Okapi Framework - Steps

Full-Width Conversion Step

- Overview
- Parameters

If you are using an Okapi Tool after the M9 release, you should be using the wiki online help:
http://www.opentag.com/okapi/wiki/index.php?title=Full-Width_Conversion_Step

Overview

This step converts characters from or to full-width form in extracted text units.

Takes: Filter events
Sends: Filter events

For historical reasons, some Asian character sets have two display form for some characters: half-width and full-width. This step allows you to convert from one form to the other. The modification is done in the text of the text units for the specified target locale. If there is no text for the specified target, the source text is copied to the target and processed.

Parameters

Convert full width characters to half-width or ASCII equivalents -- Select this option to convert all full-width character to their half-width or ASCII equivalent. For example, the character 'Q' (U+FF31) is converted to 'Q' (U+0051) and the character 'サ' (U+30B5) is converted to 'サ' (U+FF7B).

Additional non-Full-width characters can also be converted:

Include Squared Latin Abbreviations of the CJK Compatibility block -- Set this option to also convert the Squared Latin Abbreviations of the CJK Compatibility block into sequences of non-CJK characters. For example '㏀' (U+33C0) to "kΩ" (U+006B, U+03A9).

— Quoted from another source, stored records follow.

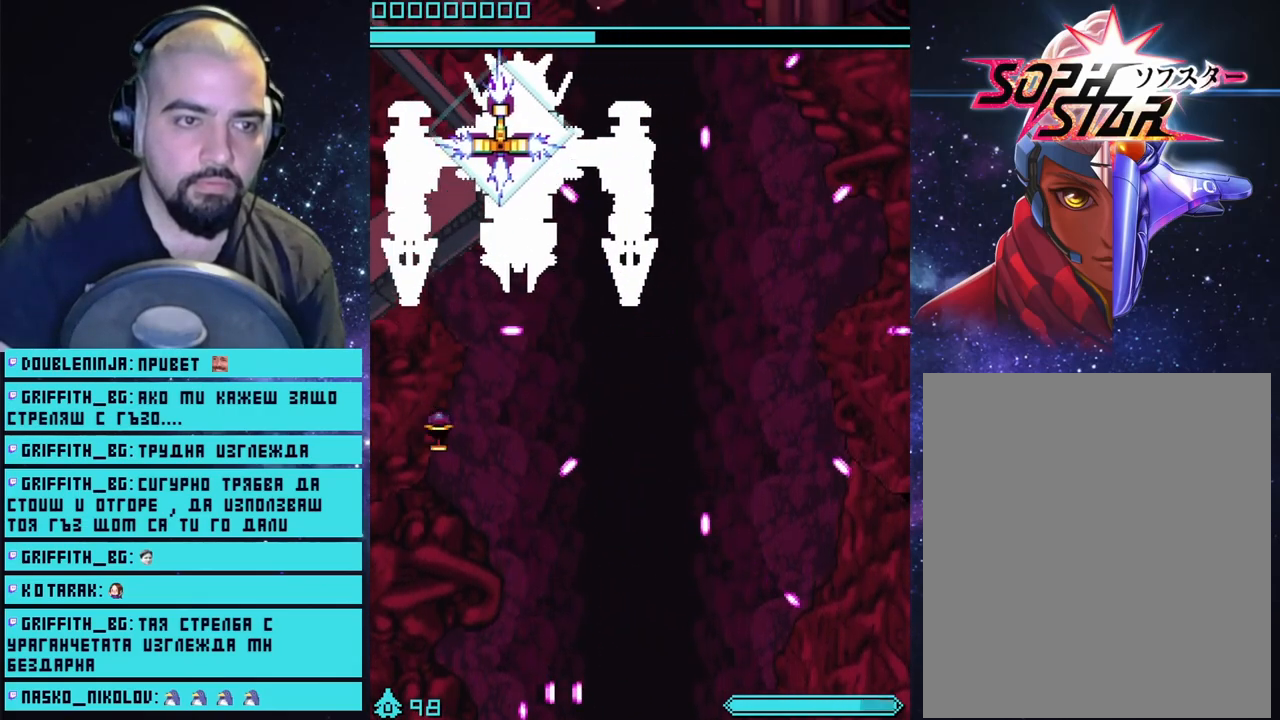
{"buttons": [], "left_stick": "down-right", "right_stick": "center", "events": [[150, "CROSS", "up"], [150, "left_stick", "down-left"], [150, "right_stick", "down-left"], [267, "right_stick", "down"], [317, "left_stick", "down-right"], [400, "right_stick", "center"]]}
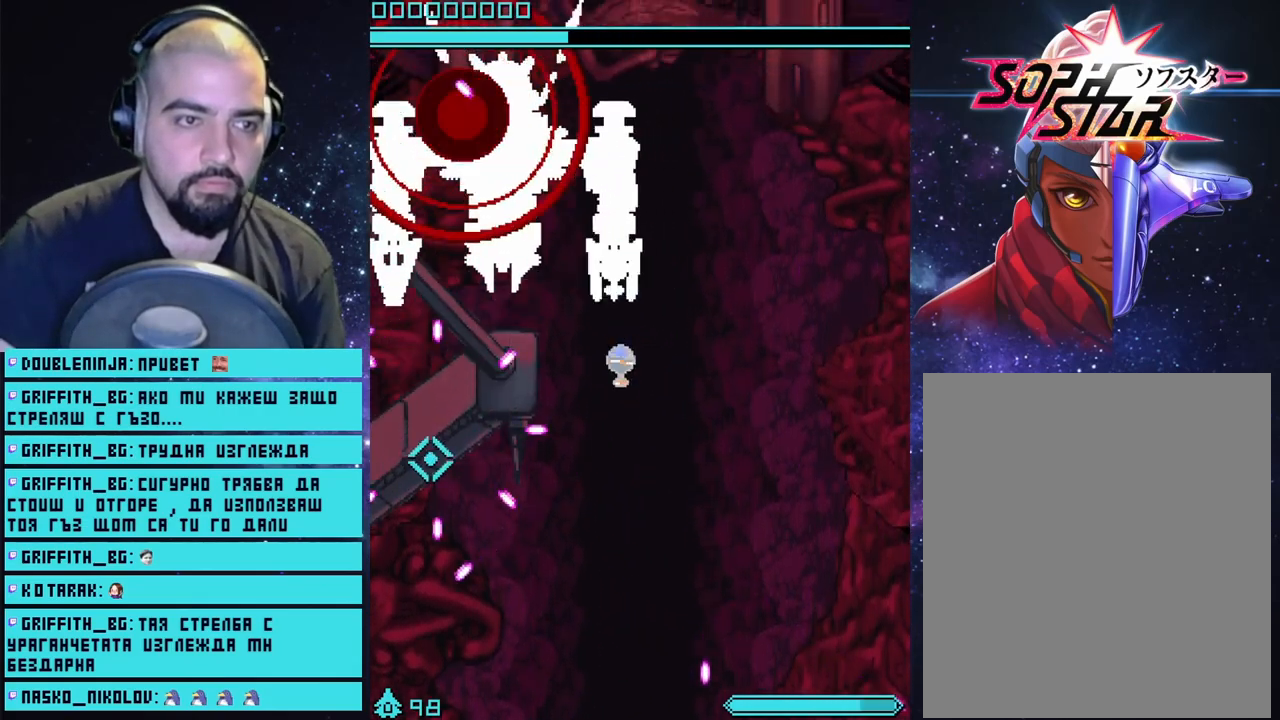
{"buttons": ["CROSS"], "left_stick": "down", "right_stick": "center", "events": [[17, "left_stick", "down"], [83, "CROSS", "down"]]}
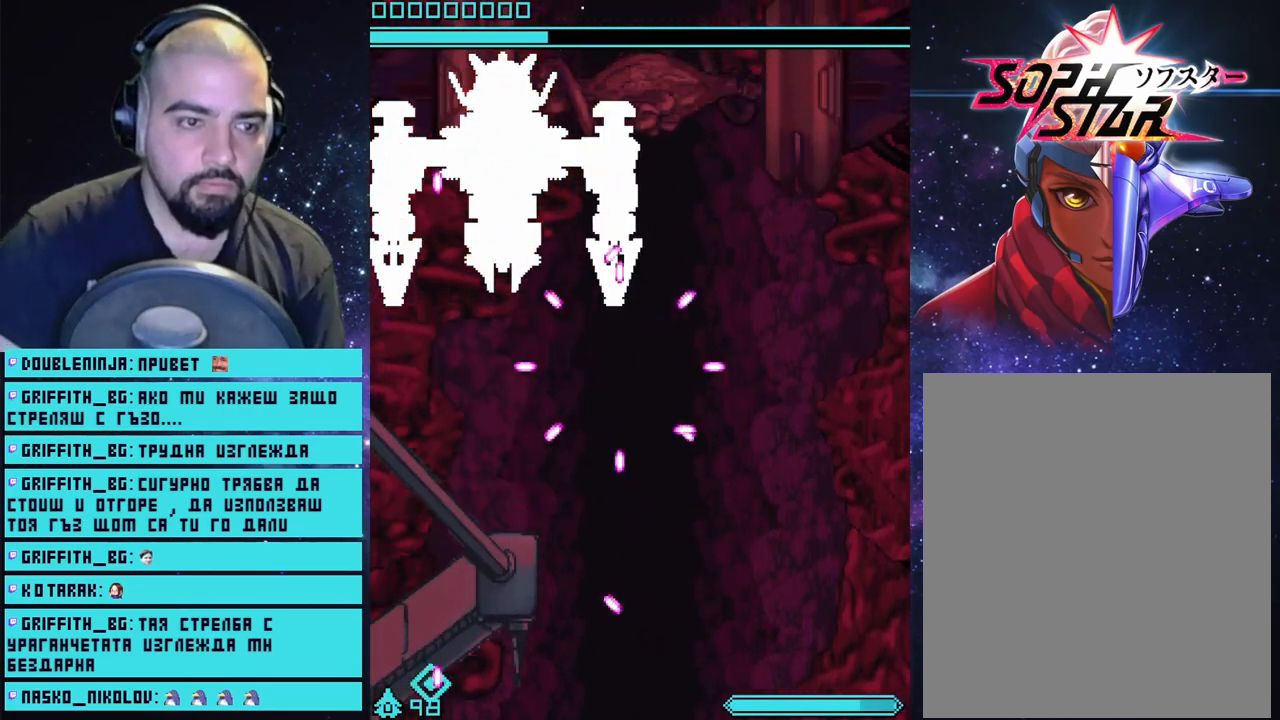
{"buttons": ["CROSS"], "left_stick": "center", "right_stick": "center", "events": [[333, "left_stick", "down-right"], [450, "left_stick", "center"]]}
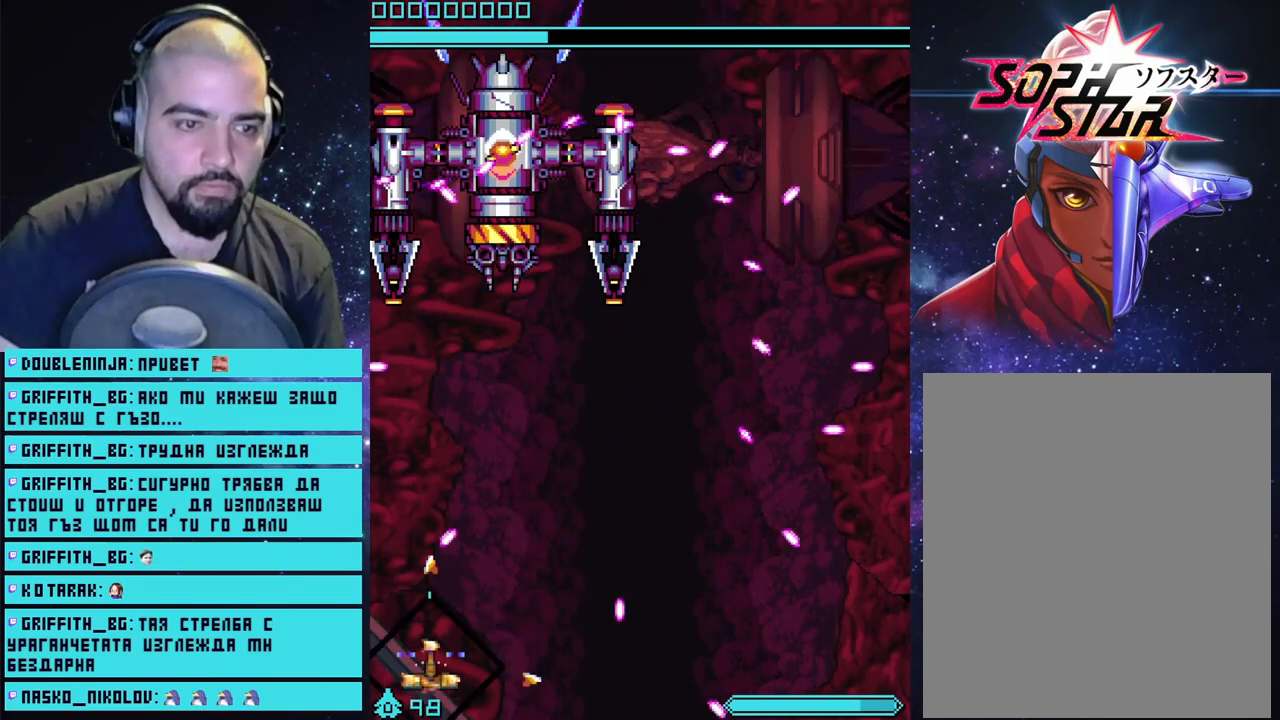
{"buttons": ["CROSS"], "left_stick": "center", "right_stick": "center", "events": [[217, "left_stick", "right"], [350, "left_stick", "center"]]}
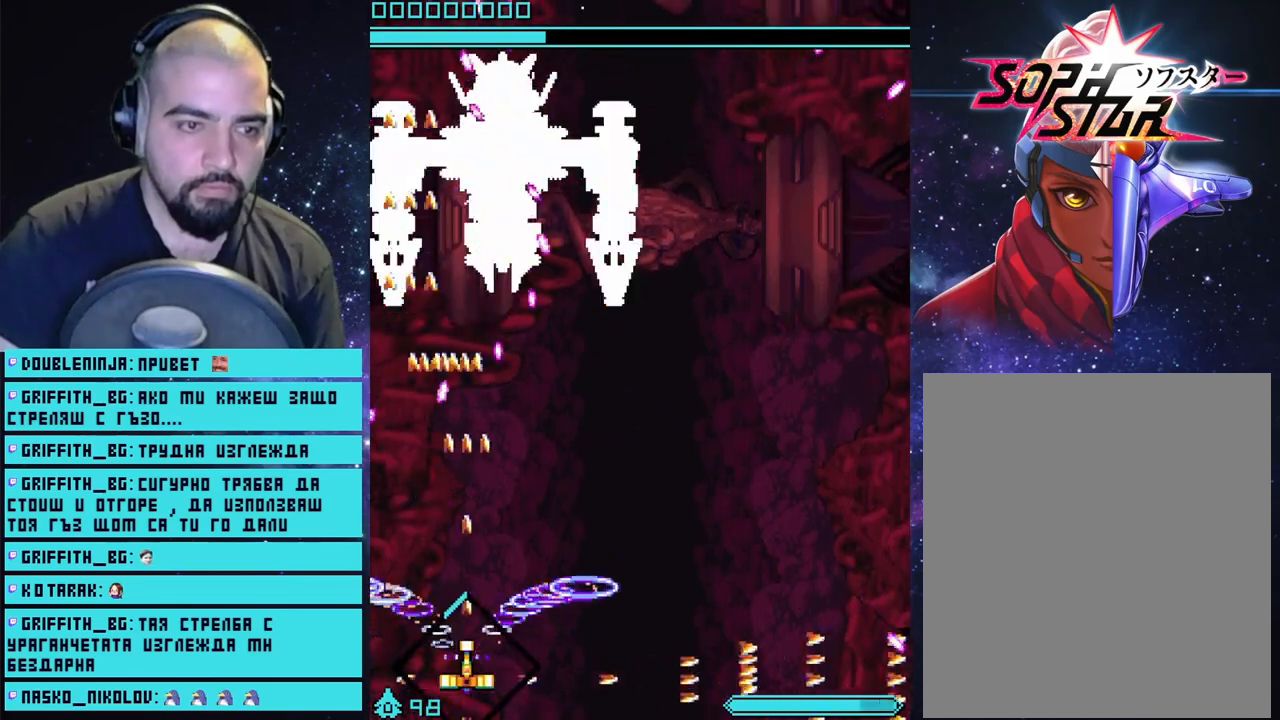
{"buttons": ["CROSS"], "left_stick": "left", "right_stick": "center", "events": [[283, "left_stick", "right"], [367, "left_stick", "center"], [500, "left_stick", "left"]]}
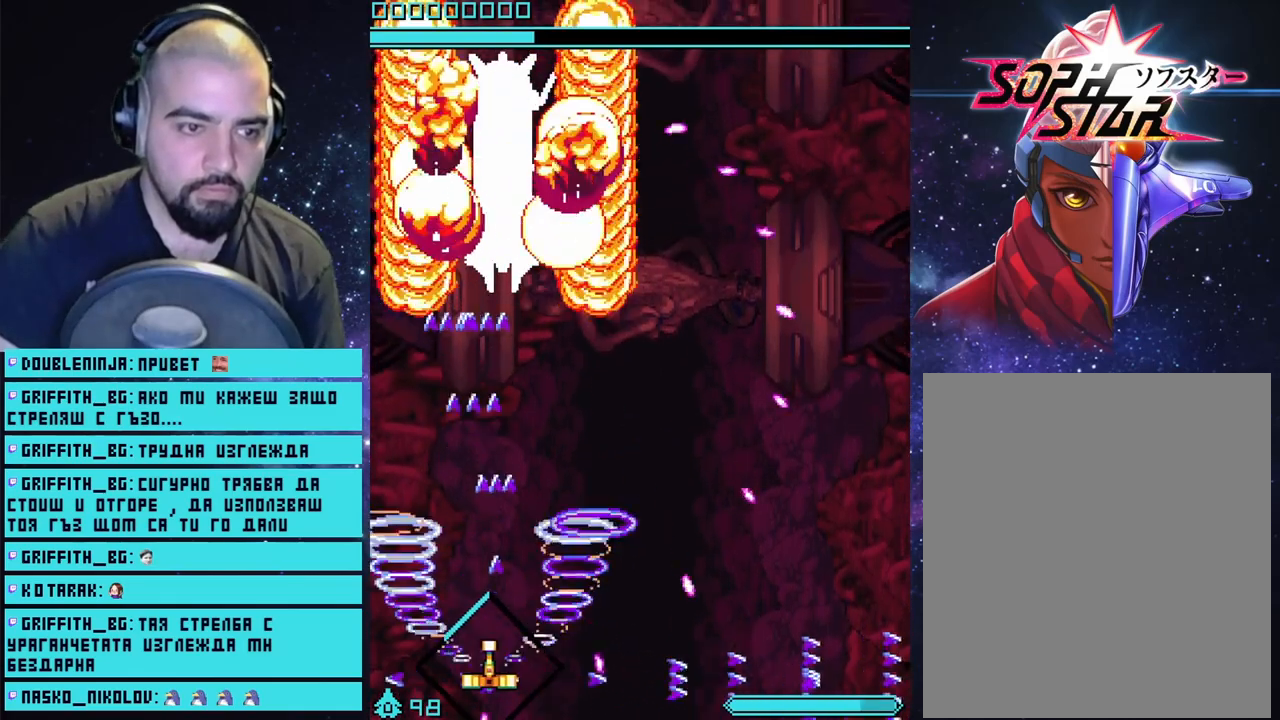
{"buttons": ["CROSS"], "left_stick": "center", "right_stick": "center", "events": [[133, "left_stick", "center"], [300, "left_stick", "right"], [433, "left_stick", "center"]]}
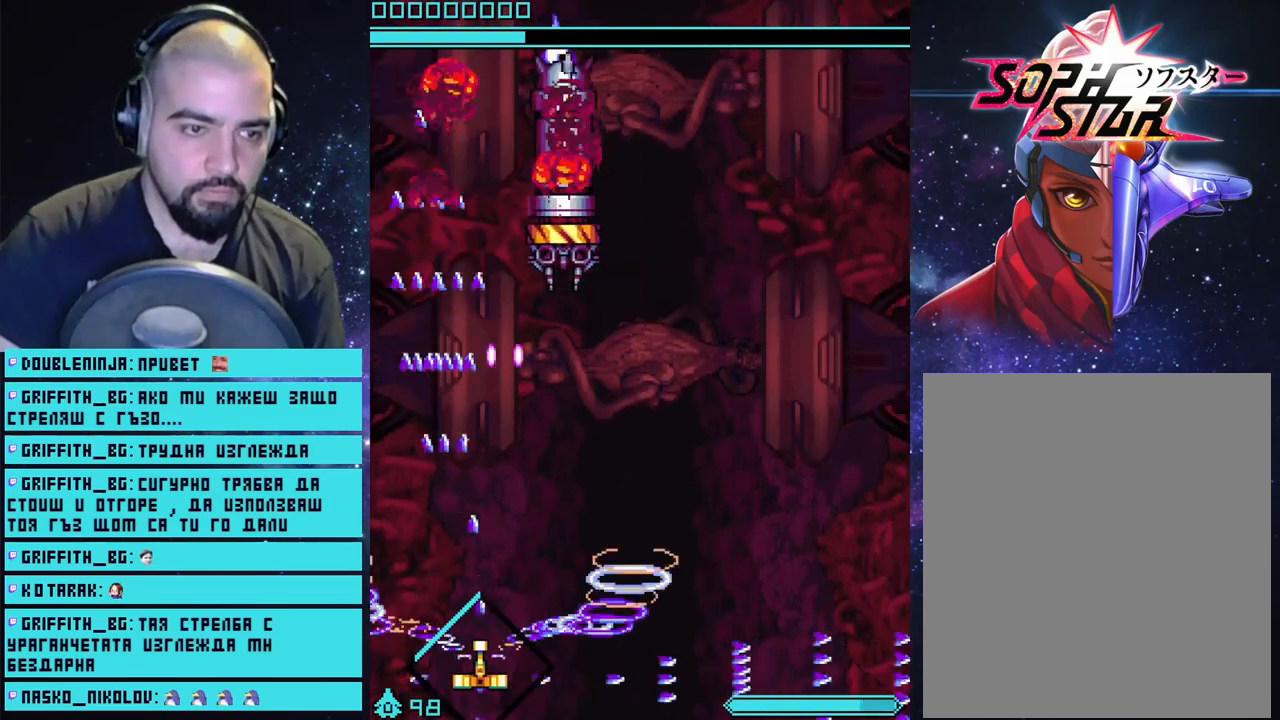
{"buttons": ["CROSS"], "left_stick": "right", "right_stick": "center", "events": [[183, "left_stick", "right"]]}
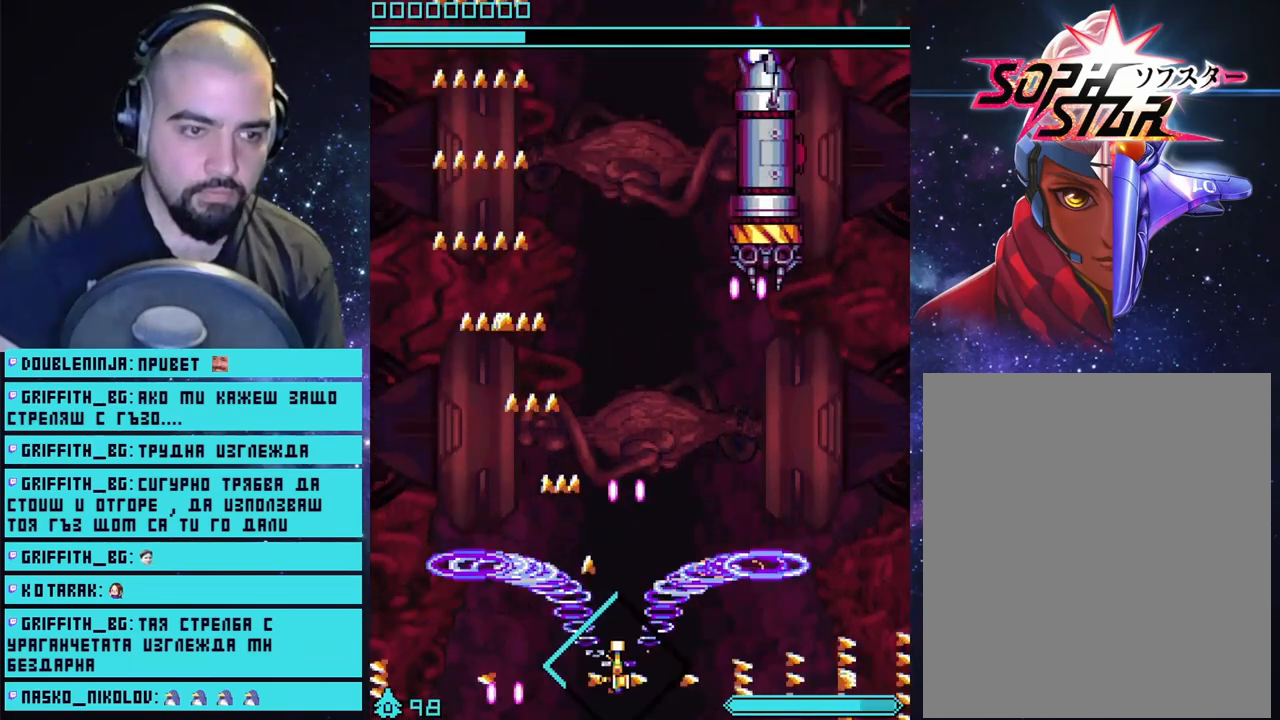
{"buttons": ["CROSS"], "left_stick": "up", "right_stick": "center", "events": [[50, "left_stick", "left"], [283, "left_stick", "up-left"], [400, "left_stick", "up"]]}
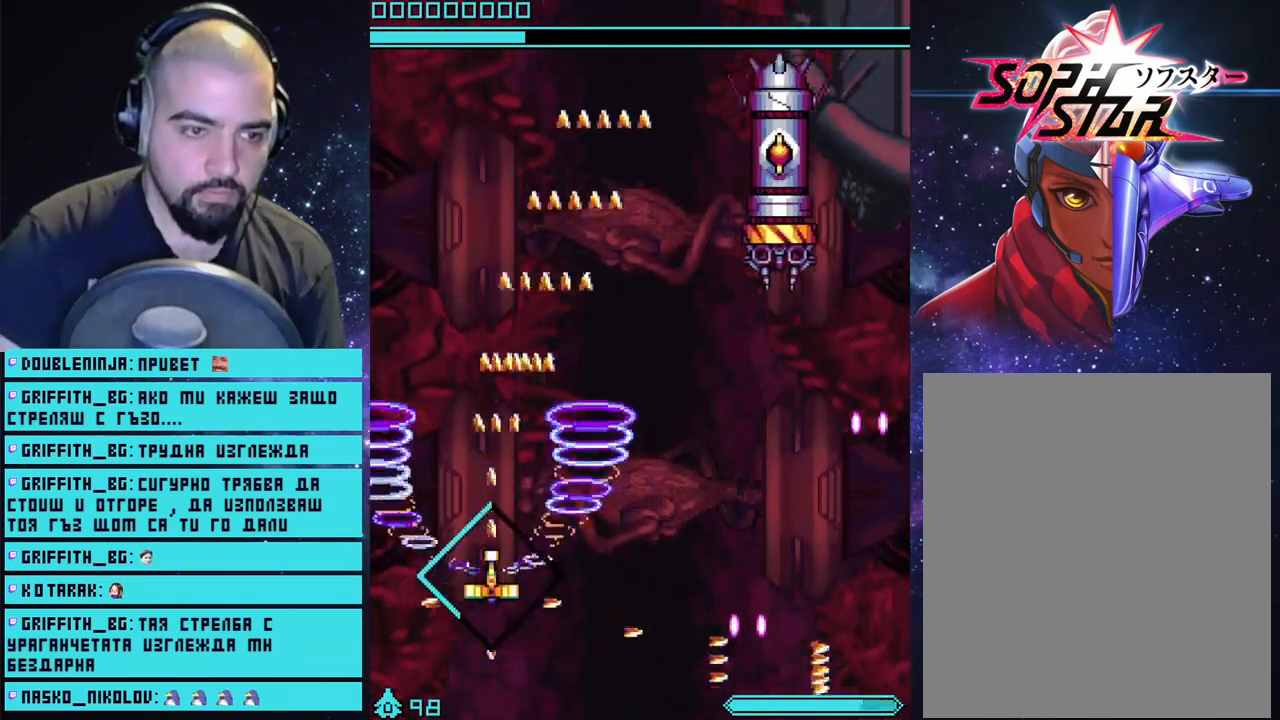
{"buttons": ["CROSS"], "left_stick": "up", "right_stick": "center", "events": []}
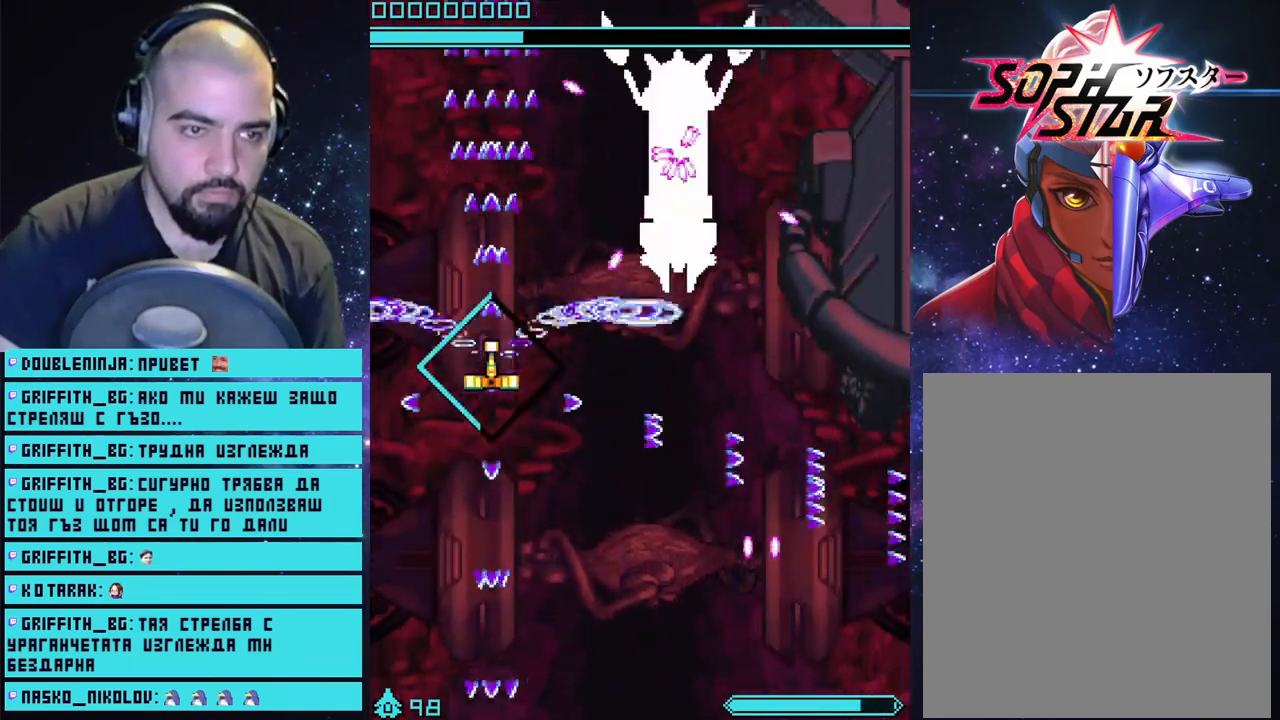
{"buttons": [], "left_stick": "right", "right_stick": "center", "events": [[183, "left_stick", "up-left"], [233, "CROSS", "up"], [300, "right_stick", "down"], [317, "L3", "down"], [350, "left_stick", "right"], [383, "L3", "up"], [433, "right_stick", "center"]]}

Include special characters of the Letter-Like Symbols block -- Set this option to also convert several characters of the Letter-Like Symbols block to character sequences. The conversions are shown in the following table:

Letter-Like Symbol Character sequence
U+2100 a/c
U+2101 a/s
U+2105 c/o
U+2103 °C
U+2109 °F
U+2116 No
U+212A K
U+212B Å

Convert half-width and ASCII characters to full width equivalents -- Select this option to convert all half-width and ASCII characters to their full-width equivalent. For example, the character 'Q' (U+0051) is converted to 'Q' (U+FF31) and the character 'サ' (U+FF7B) is converted to 'サ' (U+30B5).

Convert only the ASCII characters -- Set this option to convert only the ASCII characters to full-width. When this option is set only ASCII characters are affected, half-width chracaters are left half-width.